======== DATA FOR THIS EXERCISE

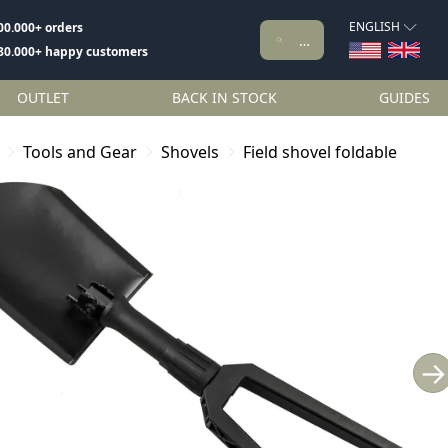
ENGLISH
00.000+ orders
80.000+ happy customers
OUTLET
BACK IN STOCK
GUIDES
Tools and Gear
Shovels
Field shovel foldable
→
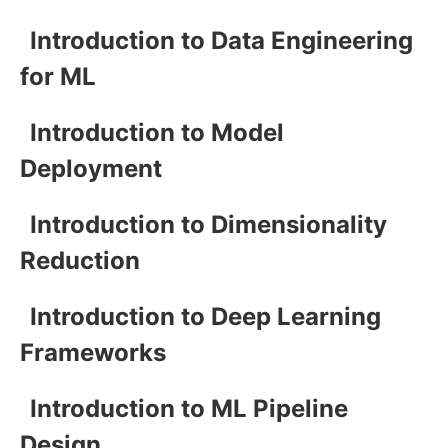
Introduction to Data Engineering
for ML
Introduction to Model
Deployment
Introduction to Dimensionality
Reduction
Introduction to Deep Learning
Frameworks
Introduction to ML Pipeline
Design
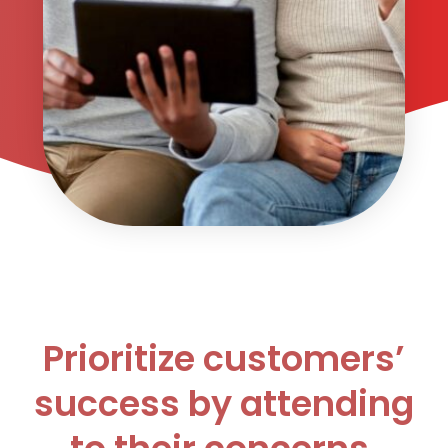
Prioritize customers’
success by attending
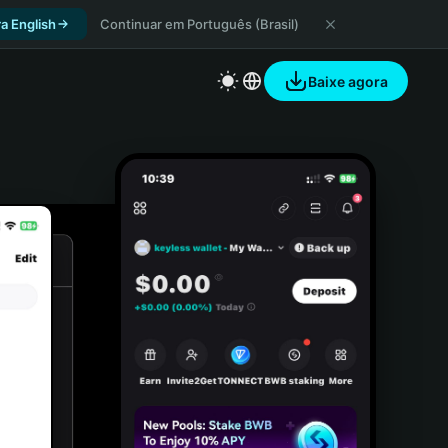
a English
Continuar em Português (Brasil)
Baixe agora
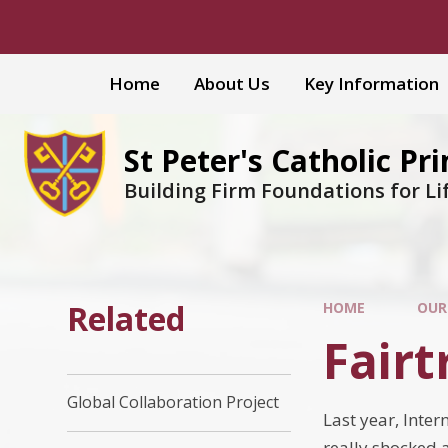
Skip to content ↓
Home
About Us
Key Information
St Peter's Catholic Pr
Building Firm Foundations for Li
Related
HOME
OUR
Fairt
Global Collaboration Project
Last year, Inter
really shocked a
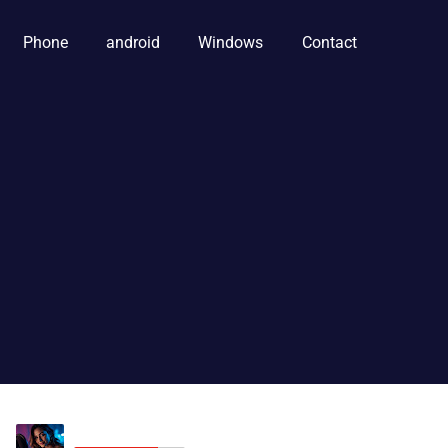
Phone
android
Windows
Contact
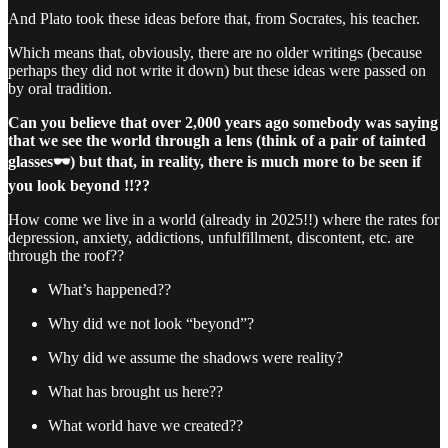
And Plato took these ideas before that, from Socrates, his teacher.
Which means that, obviously, there are no older writings (because
perhaps they did not write it down) but these ideas were passed on
by oral tradition.
Can you believe that over 2,000 years ago somebody was saying
that we see the world through a lens (think of a pair of tainted
glasses🕶️) but that, in reality, there is much more to be seen if
you look beyond !!??
How come we live in a world (already in 2025!!) where the rates for
depression, anxiety, addictions, unfulfillment, discontent, etc. are
through the roof??
What’s happened??
Why did we not look “beyond”?
Why did we assume the shadows were reality?
What has brought us here??
What world have we created??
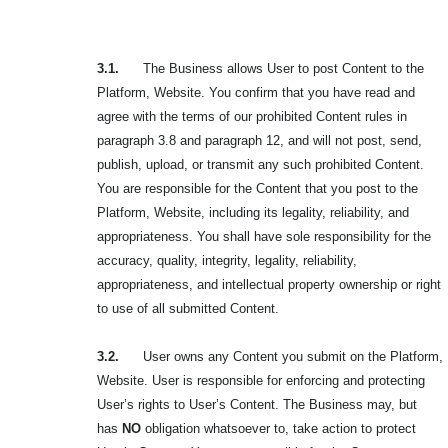
3.1.
The Business allows User to post Content to the
Platform, Website. You confirm that you have read and
agree with the terms of our prohibited Content rules in
paragraph 3.8 and paragraph 12, and will not post, send,
publish, upload, or transmit any such
prohibited Content.
You are responsible for the Content that you post to the
Platform, Website, including its legality, reliability, and
appropriateness. You shall have sole responsibility for the
accuracy, quality, integrity, legality, reliability,
appropriateness, and intellectual property ownership or right
to use of all submitted Content.
3.2.
User owns any Content you submit on the Platform,
Website. User is responsible for enforcing and protecting
User’s rights to User’s Content. The Business may, but
has
NO
obligation whatsoever to, take action to protect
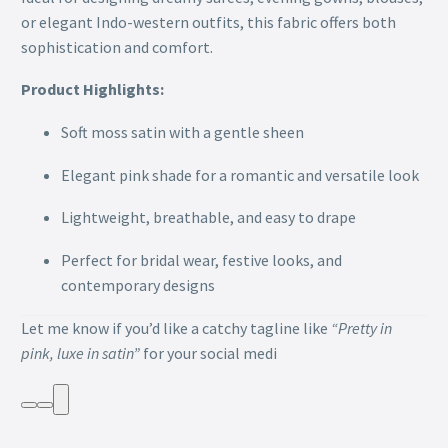
or elegant Indo-western outfits, this fabric offers both
sophistication and comfort.
Product Highlights:
Soft moss satin with a gentle sheen
Elegant pink shade for a romantic and versatile look
Lightweight, breathable, and easy to drape
Perfect for bridal wear, festive looks, and
contemporary designs
Let me know if you’d like a catchy tagline like
“Pretty in
pink, luxe in satin”
for your social medi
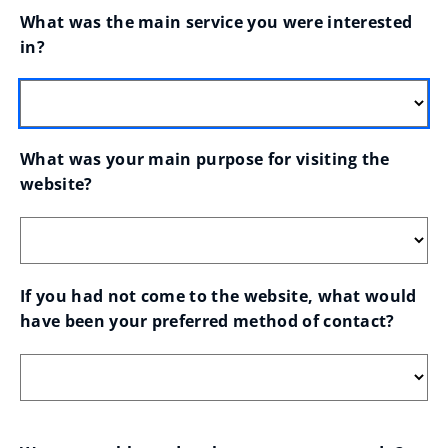
What was the main service you were interested 
in?
What was your main purpose for visiting the 
website?
If you had not come to the website, what would 
have been your preferred method of contact?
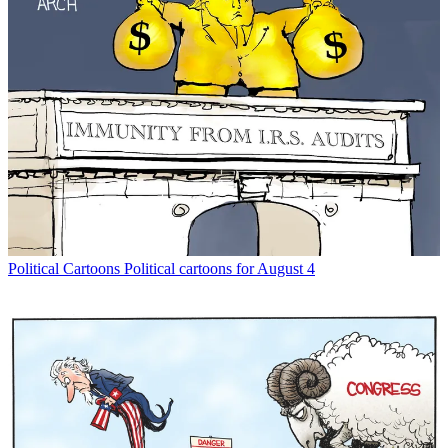
Political Cartoons
Political cartoons for August 4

================

EXERCISE REQUIREMENTS =>
Pick out each line in the entries above that contains the string "Platform", and copy those lines. Case counts.

ANSWER TO THIS PROBLEM =>
Platform, Website. You confirm that you have read and
Platform, Website, including its legality, reliability, and
User owns any Content you submit on the Platform,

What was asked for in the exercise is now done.